Brief:
This exercise calls for the line with "6: (441, 296)", the line with "30: (371, 686)", and all lines between them in the material below, output exactly and with no other lines.

Recorded data:
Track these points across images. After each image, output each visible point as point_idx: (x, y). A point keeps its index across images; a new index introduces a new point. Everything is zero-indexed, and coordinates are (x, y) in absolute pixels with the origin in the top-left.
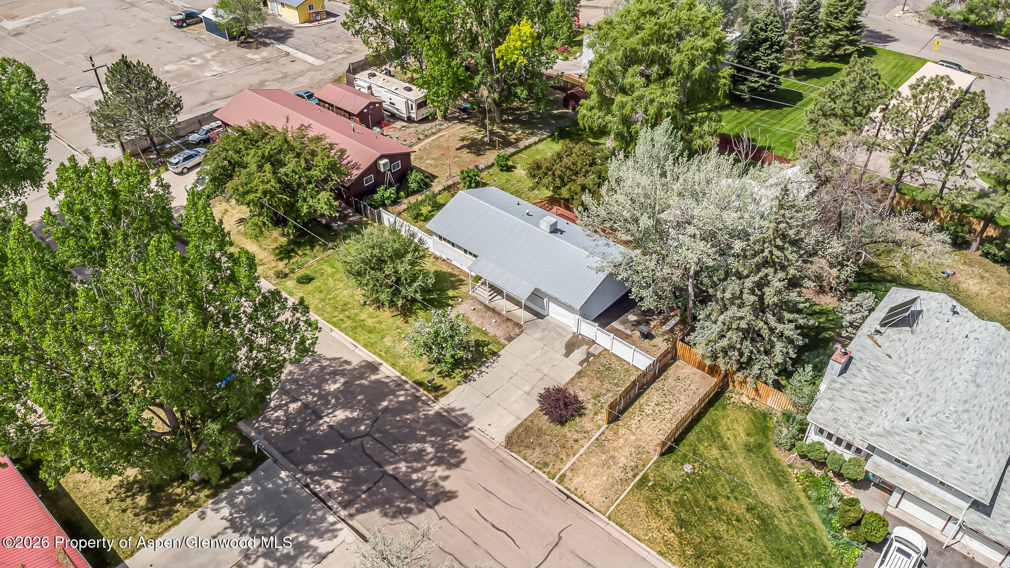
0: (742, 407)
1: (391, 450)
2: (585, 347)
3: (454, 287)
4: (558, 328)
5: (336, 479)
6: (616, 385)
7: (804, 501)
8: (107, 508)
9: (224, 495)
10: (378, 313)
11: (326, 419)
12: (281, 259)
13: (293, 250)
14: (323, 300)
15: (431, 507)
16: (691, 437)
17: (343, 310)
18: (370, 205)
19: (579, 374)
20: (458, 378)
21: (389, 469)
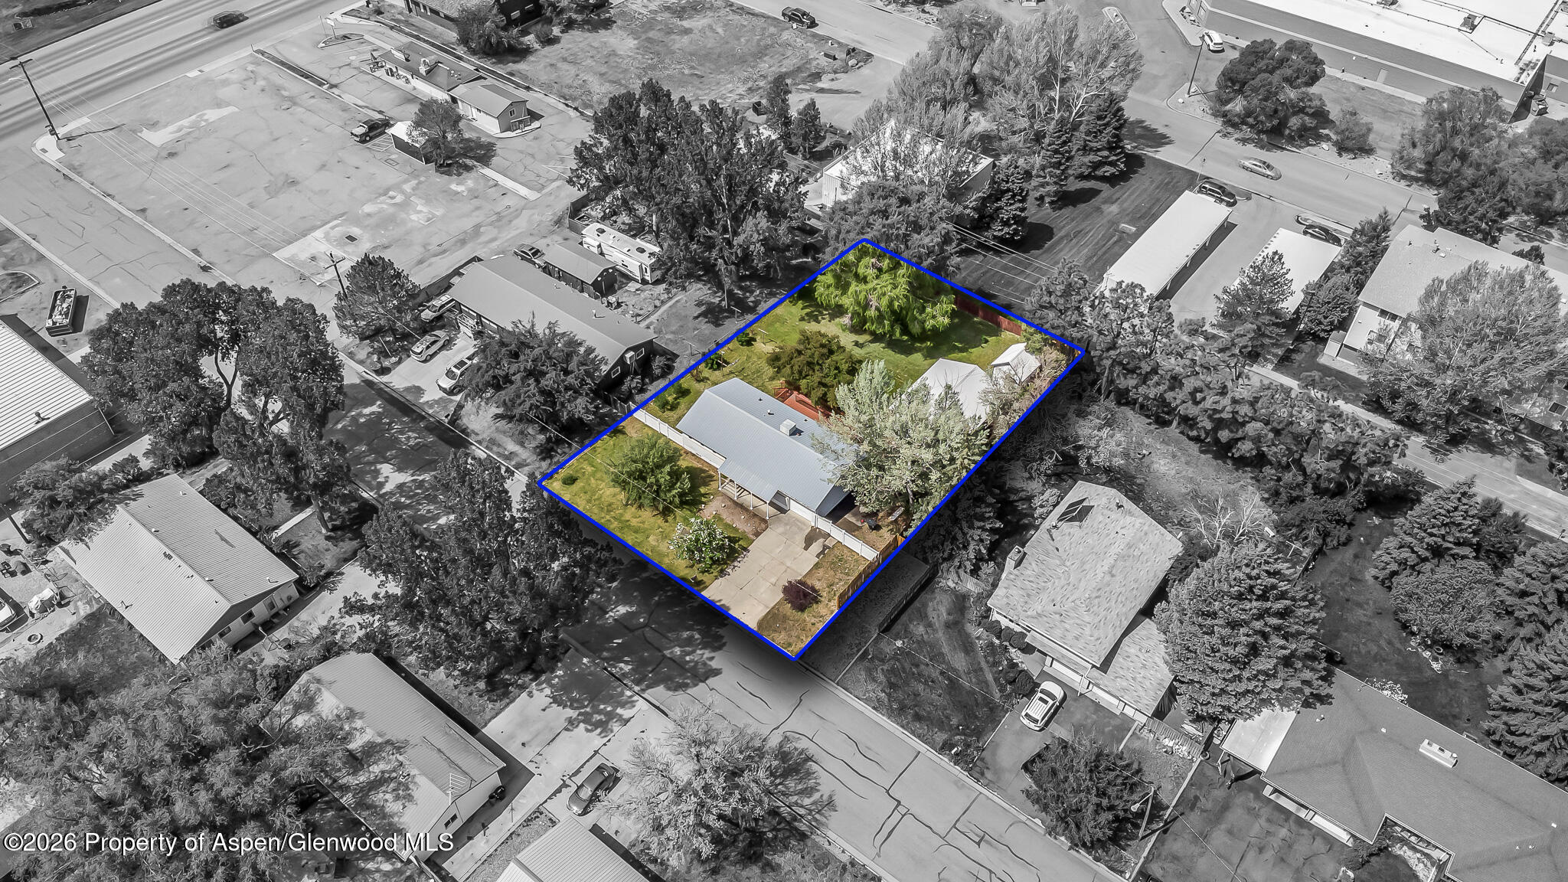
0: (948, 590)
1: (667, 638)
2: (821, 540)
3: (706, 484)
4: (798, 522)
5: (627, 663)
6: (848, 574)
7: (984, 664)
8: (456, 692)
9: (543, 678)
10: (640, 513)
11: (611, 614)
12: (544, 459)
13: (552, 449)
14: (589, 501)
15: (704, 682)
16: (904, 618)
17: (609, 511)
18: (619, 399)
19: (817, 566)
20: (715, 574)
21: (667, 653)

--

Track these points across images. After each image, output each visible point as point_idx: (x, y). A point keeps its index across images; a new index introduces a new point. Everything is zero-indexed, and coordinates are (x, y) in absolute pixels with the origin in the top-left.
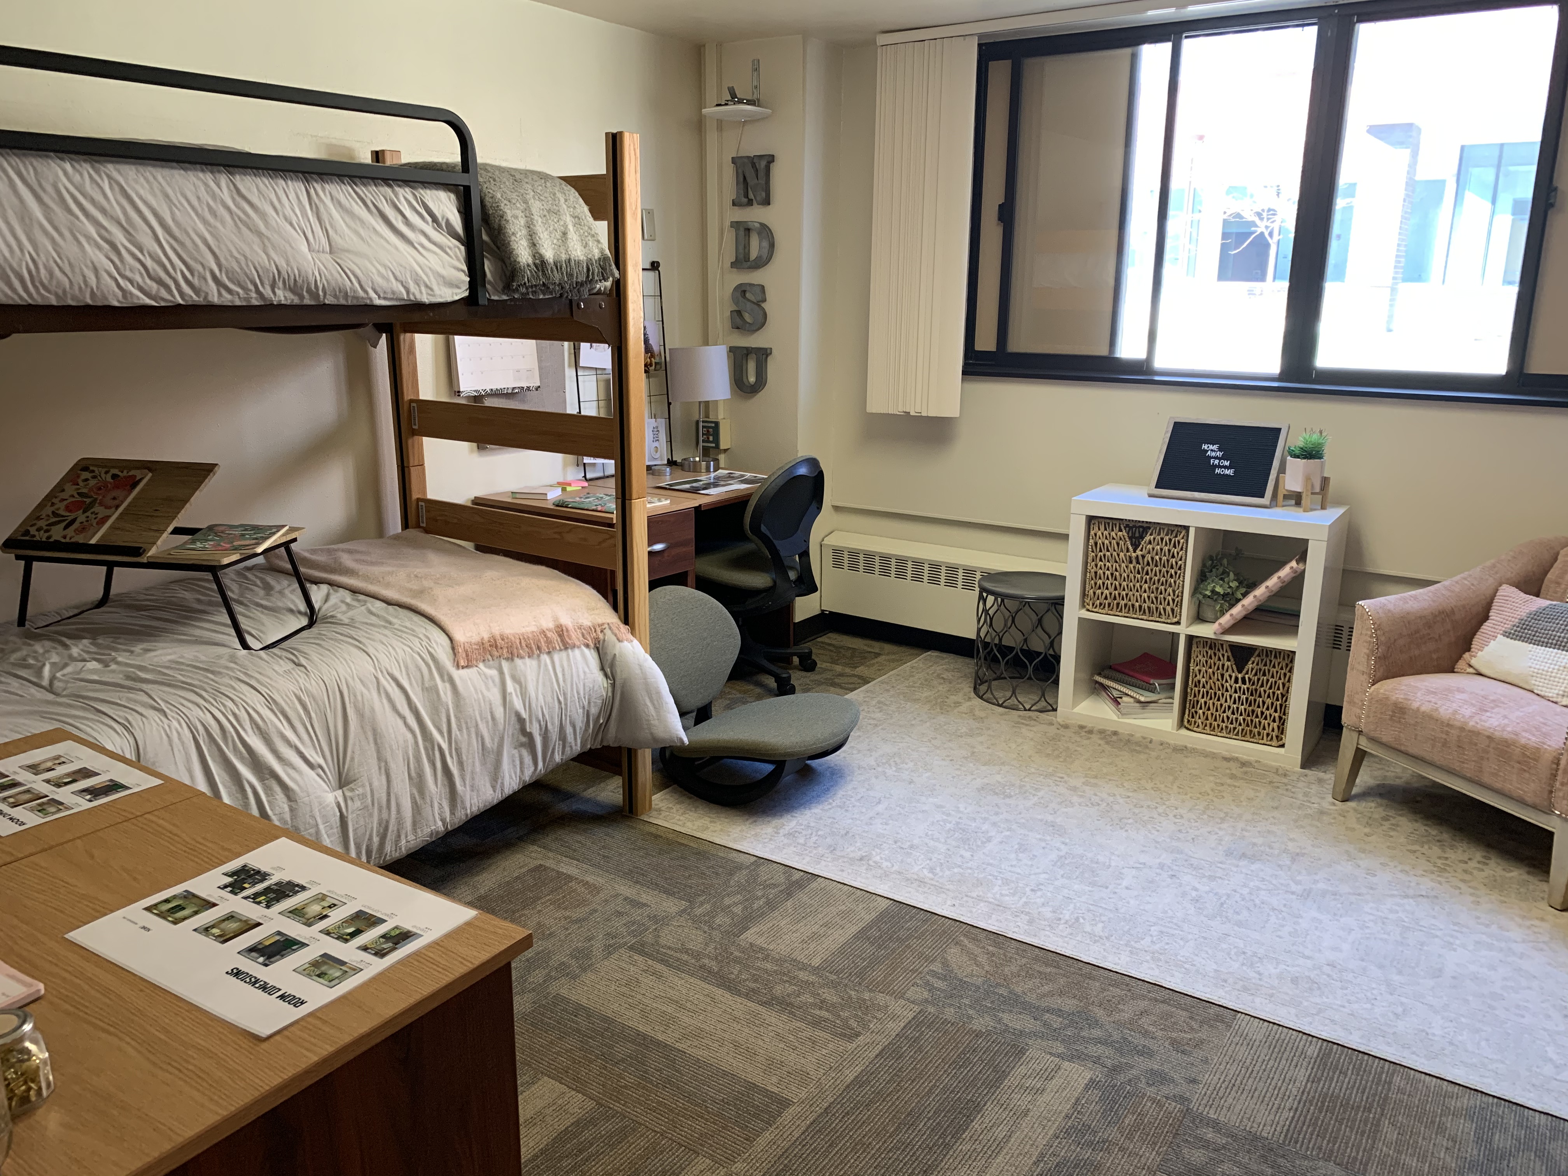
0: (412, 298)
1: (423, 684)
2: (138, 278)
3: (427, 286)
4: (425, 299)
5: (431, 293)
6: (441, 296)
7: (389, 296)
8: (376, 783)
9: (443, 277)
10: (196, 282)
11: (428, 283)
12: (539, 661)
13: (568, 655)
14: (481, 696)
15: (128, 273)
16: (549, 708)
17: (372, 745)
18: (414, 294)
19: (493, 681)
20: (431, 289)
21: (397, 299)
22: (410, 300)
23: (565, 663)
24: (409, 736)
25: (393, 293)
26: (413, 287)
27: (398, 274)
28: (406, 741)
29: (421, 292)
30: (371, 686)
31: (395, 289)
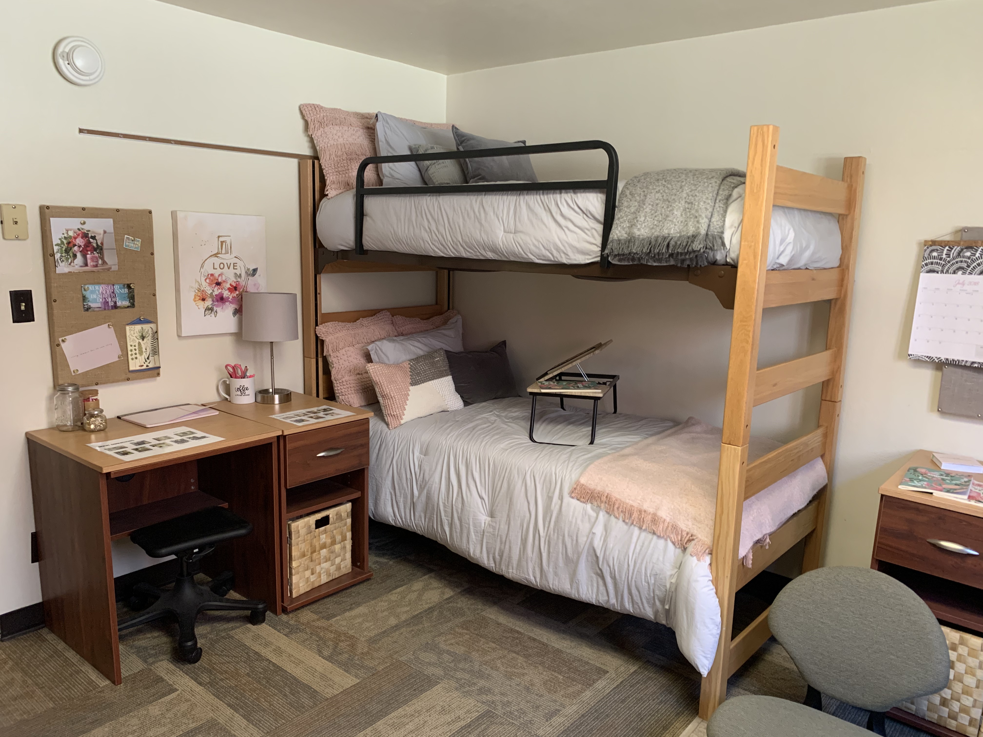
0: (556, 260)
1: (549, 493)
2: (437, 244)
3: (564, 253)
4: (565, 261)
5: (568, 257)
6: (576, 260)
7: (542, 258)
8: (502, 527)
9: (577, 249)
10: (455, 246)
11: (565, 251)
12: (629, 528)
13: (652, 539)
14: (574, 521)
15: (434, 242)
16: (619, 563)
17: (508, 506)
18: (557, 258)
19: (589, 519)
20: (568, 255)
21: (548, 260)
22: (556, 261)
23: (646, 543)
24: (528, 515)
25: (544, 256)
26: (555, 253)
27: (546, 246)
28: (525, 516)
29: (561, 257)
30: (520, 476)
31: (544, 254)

Answer to this task:
6: (441, 296)
7: (389, 296)
8: (376, 783)
9: (443, 277)
10: (196, 282)
11: (428, 283)
12: (539, 661)
13: (568, 655)
14: (481, 696)
15: (128, 273)
16: (549, 708)
17: (372, 745)
18: (414, 294)
19: (493, 681)
20: (431, 289)
21: (397, 299)
22: (410, 300)
23: (565, 663)
24: (409, 736)
25: (393, 293)
26: (413, 287)
27: (398, 274)
28: (406, 741)
29: (421, 292)
30: (371, 686)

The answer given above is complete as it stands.